Conde Nast, Other Publishers Look to Standardize Metrics in Digital Editions
Agencies, media buyers will accept digital circulation.
Digital editions, the oft-dubbed “Wild West” of the publishing world, may be charted in the near future. Many publishers are investing large amounts of time and resources to navigating user behavior in tablet editions of magazines, and this data is being used in a variety of ways.
Bonnier announced that an agency they’re working with is going to recognize the mag+ copies they sell as part of their rate base; mag+ is an initiative now under Moving Media, created by Bonnier for publishers to build tablet editions.
Along with Hearst, Bonnier is partnering with MediaVest, a full-service media specialist.

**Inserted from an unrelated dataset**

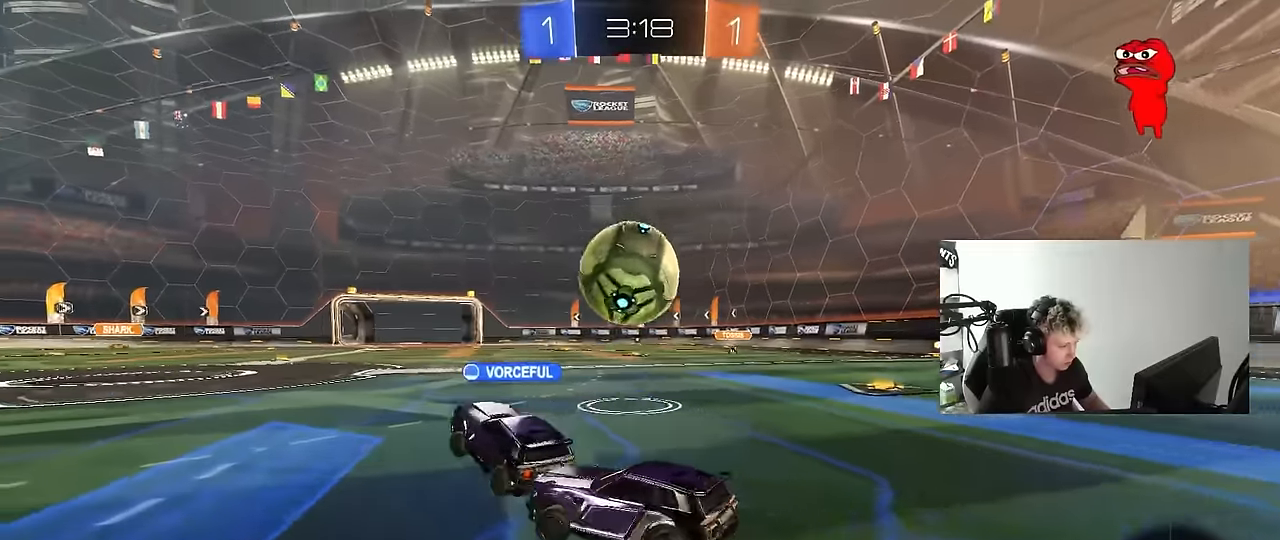
{"keys": ["d", "w"], "mouse": ["left"], "mouse_move": "down-left", "events": [[33, "a", "up"], [266, "d", "down"], [416, "mouse_left", "down"]]}
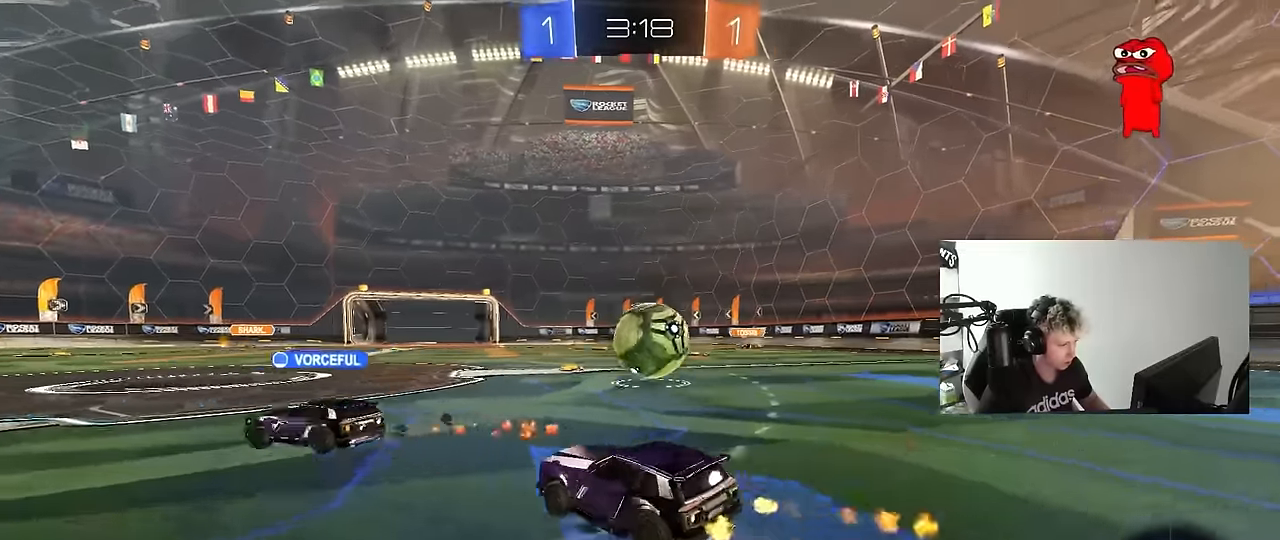
{"keys": ["d", "w"], "mouse": ["left"], "mouse_move": "still", "events": [[100, "d", "up"], [333, "mouse_left", "up"], [433, "mouse_left", "down"], [466, "d", "down"]]}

Hearst and Bonnier will give MediaVest audience demographic info, and MediaVest will in turn recommend clients like Kraft and Walmart to advertise in Bonnier and Hearst owned titles.

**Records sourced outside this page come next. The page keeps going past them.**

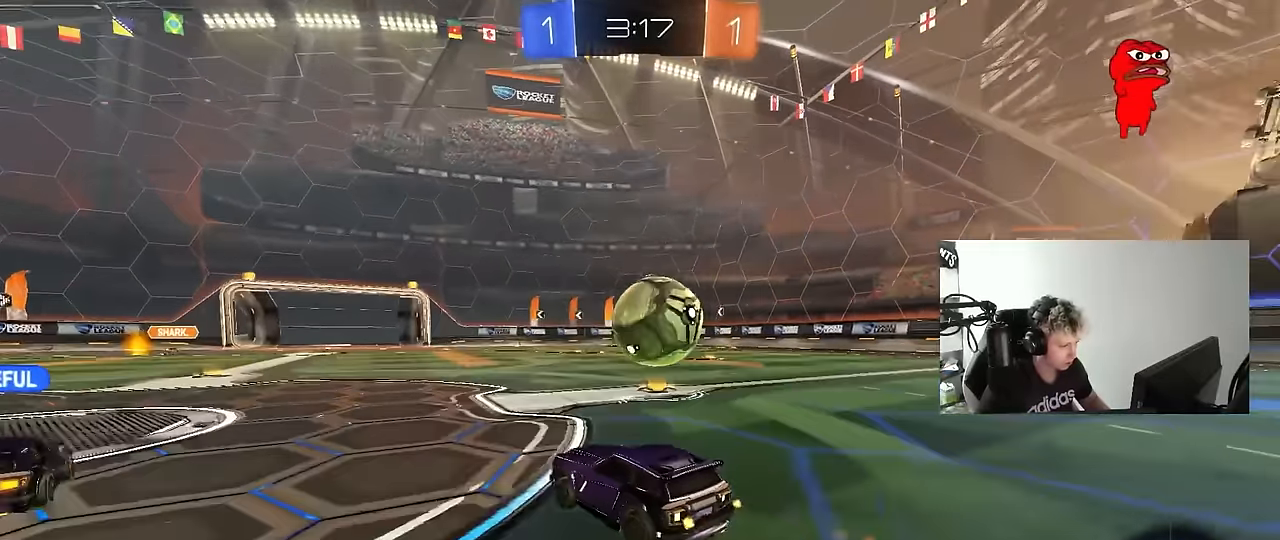
{"keys": ["d", "w"], "mouse": [], "mouse_move": "still", "events": [[116, "d", "up"], [216, "mouse_left", "up"], [300, "d", "down"], [300, "mouse_left", "down"], [483, "mouse_left", "up"]]}
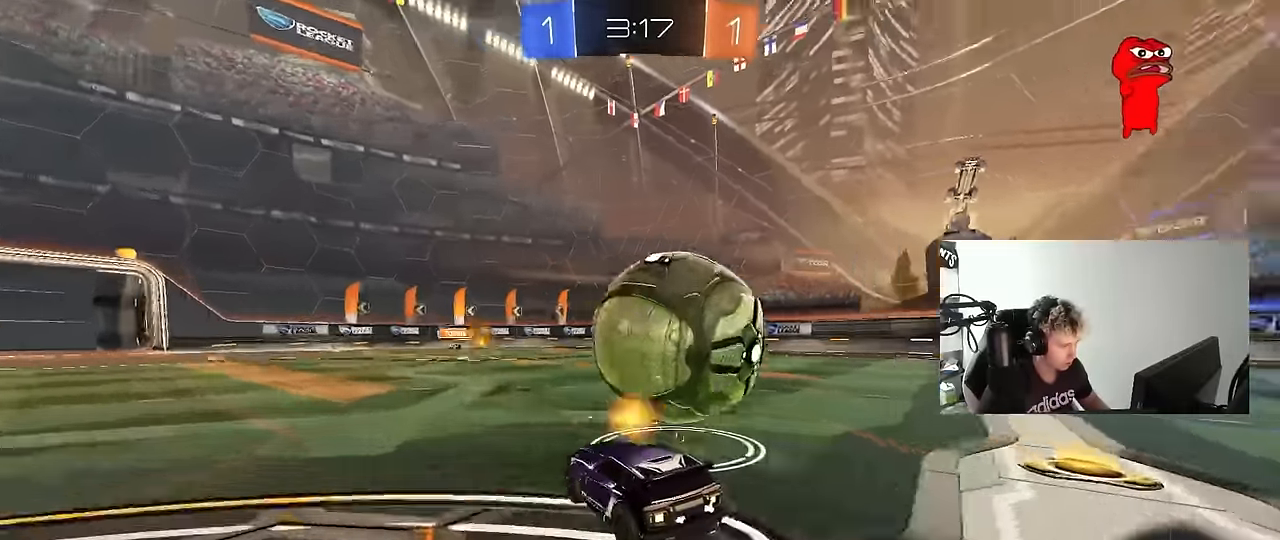
{"keys": ["d"], "mouse": ["left"], "mouse_move": "still", "events": [[183, "d", "up"], [266, "w", "up"], [316, "a", "down"], [316, "mouse_left", "down"], [316, "mouse_right", "down"], [366, "d", "down"], [366, "s", "down"], [416, "a", "up"], [500, "mouse_right", "up"], [500, "s", "up"]]}
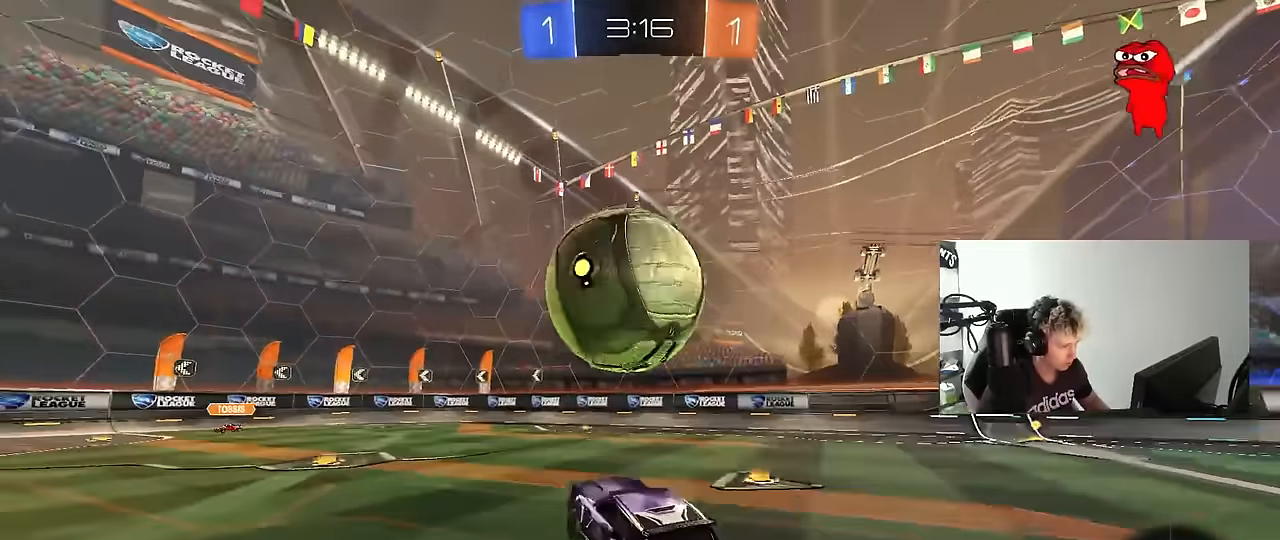
{"keys": ["a", "s"], "mouse": [], "mouse_move": "still", "events": [[50, "d", "up"], [50, "mouse_left", "up"], [100, "mouse_right", "down"], [150, "mouse_left", "down"], [233, "a", "down"], [283, "mouse_right", "up"], [283, "shift", "down"], [433, "s", "down"], [433, "shift", "up"], [466, "mouse_left", "up"]]}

Publishing giant Conde Nast is going a different way, collaborating with Adobe to aggressively monitor, gather and analyze audience engagement metrics with digital editions; the publisher plans to share their findings not only with their advertising clients, but with the publishing industry as a whole.
Lou Cona, Conde’s chief marketing officer, says, “We’re very transparent in what we’re learning, and we’re going to be inclusive with all our clients. We don’t want to do one-off guarantees; we really want to help the industry standards.”

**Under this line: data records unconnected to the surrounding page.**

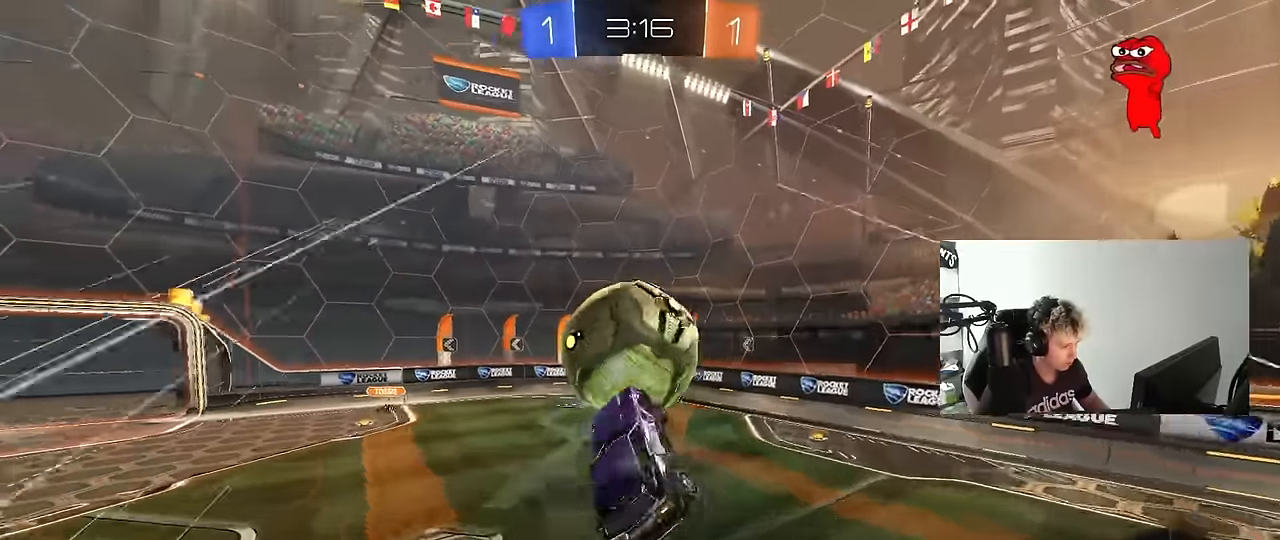
{"keys": [], "mouse": [], "mouse_move": "still", "events": [[66, "shift", "down"], [166, "s", "up"], [250, "shift", "up"], [300, "a", "up"], [300, "mouse_left", "down"], [450, "mouse_left", "up"]]}
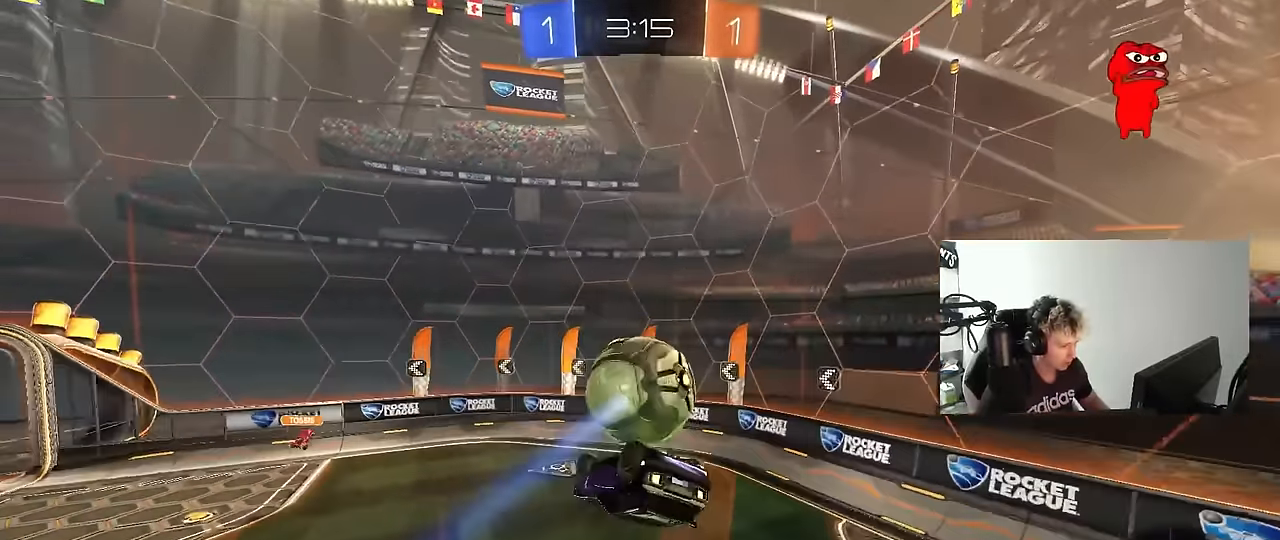
{"keys": [], "mouse": [], "mouse_move": "still", "events": [[83, "d", "down"], [133, "shift", "down"], [216, "shift", "up"], [266, "d", "up"]]}
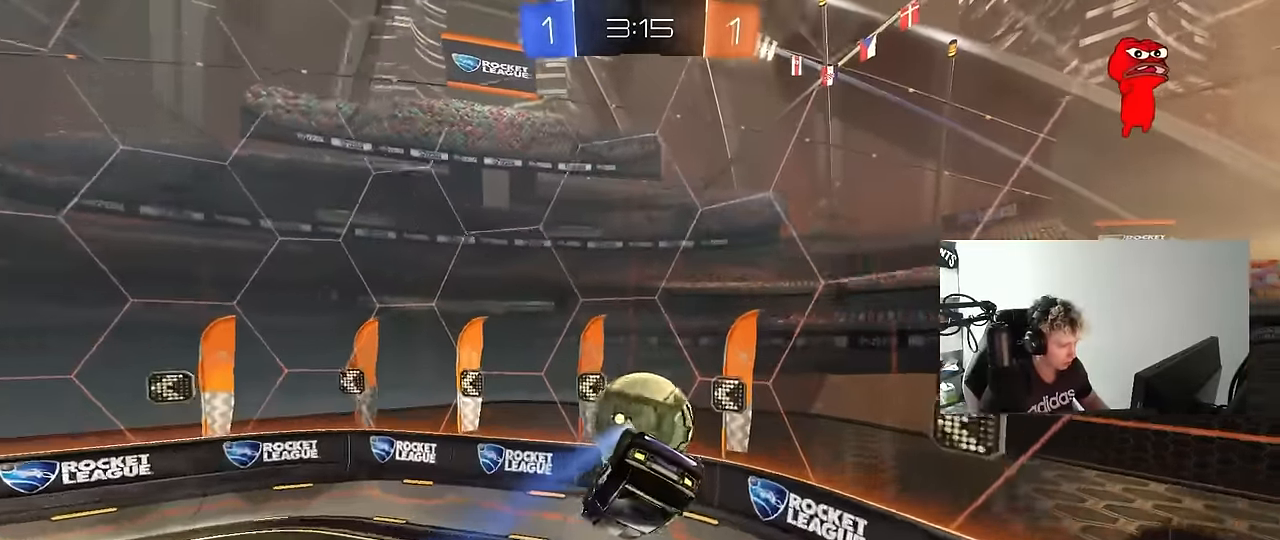
{"keys": ["d", "w"], "mouse": [], "mouse_move": "still", "events": [[150, "a", "down"], [250, "w", "down"], [466, "a", "up"], [466, "d", "down"]]}
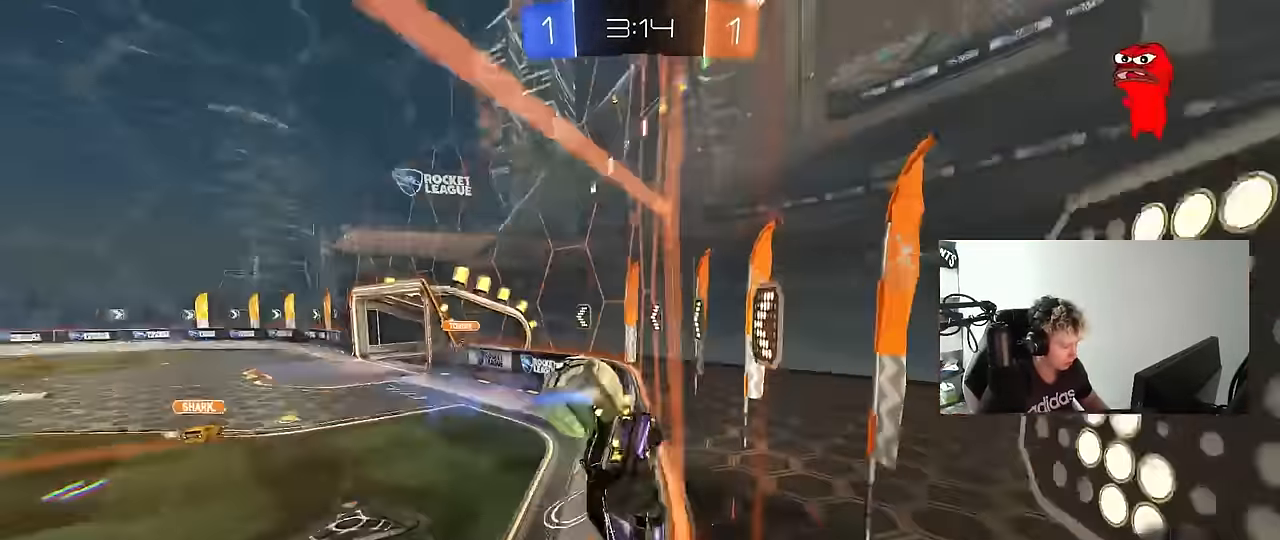
{"keys": ["a", "w"], "mouse": [], "mouse_move": "still", "events": [[116, "d", "up"], [250, "d", "down"], [400, "a", "down"], [400, "d", "up"]]}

Scott McDonald, SVP for research and insights at Conde, says that in working with Adobe and Omniture over several months in analyzing user engagement with Conde’s digital offerings, previous notions of engagement were dispelled as naïve assumptions. Because the tagging system created by Omniture for tracking audience behavior is similar to the system utilized for the Web, app metrics were projected to match Web behaviors. McDonald says, “What we’ve been learning through this engagement with Adobe is that they’re really not.”
Some unforeseen factors include users’ finger engagement with the editions, as well as time spent with the edition when the user is not within the app shell. This is particularly problematic for gathering metrics, as there is no way to monitor the time until the reader connects back to the app. The metrics from the time spent in the edition and out of the app are then delivered late, skewing overall results.
McDonald says that the majority of metrics for the digital editions are similar to those in place for print and Web engagement. These four stages include distribution (by keeping in step with ABC, Conde Nast is releasing their digital edition circulation for first half to ABC in August, which may encourage other publishers to do the same); exposure numbers, including user action in the digital pages, for copy and advertisement; engagement time, which is said to be more complicated than print or Web measurements; and activation numbers, which McDonald says are harder to gather.
Sharing the New Knowledge
Conde is making it a priority to share the learned metrics with advertising clients, as well as the industry itself, in order to promote a standard that is accepted across the board.
Conde representatives plan to use forums such as industry committees IDD and the MPA to share newly gained metric knowledge. McDonald also serves as the chairman of the Print and Digital Research Forum, and he will to use their upcoming four-day conference in October as a platform to share what Conde is learning.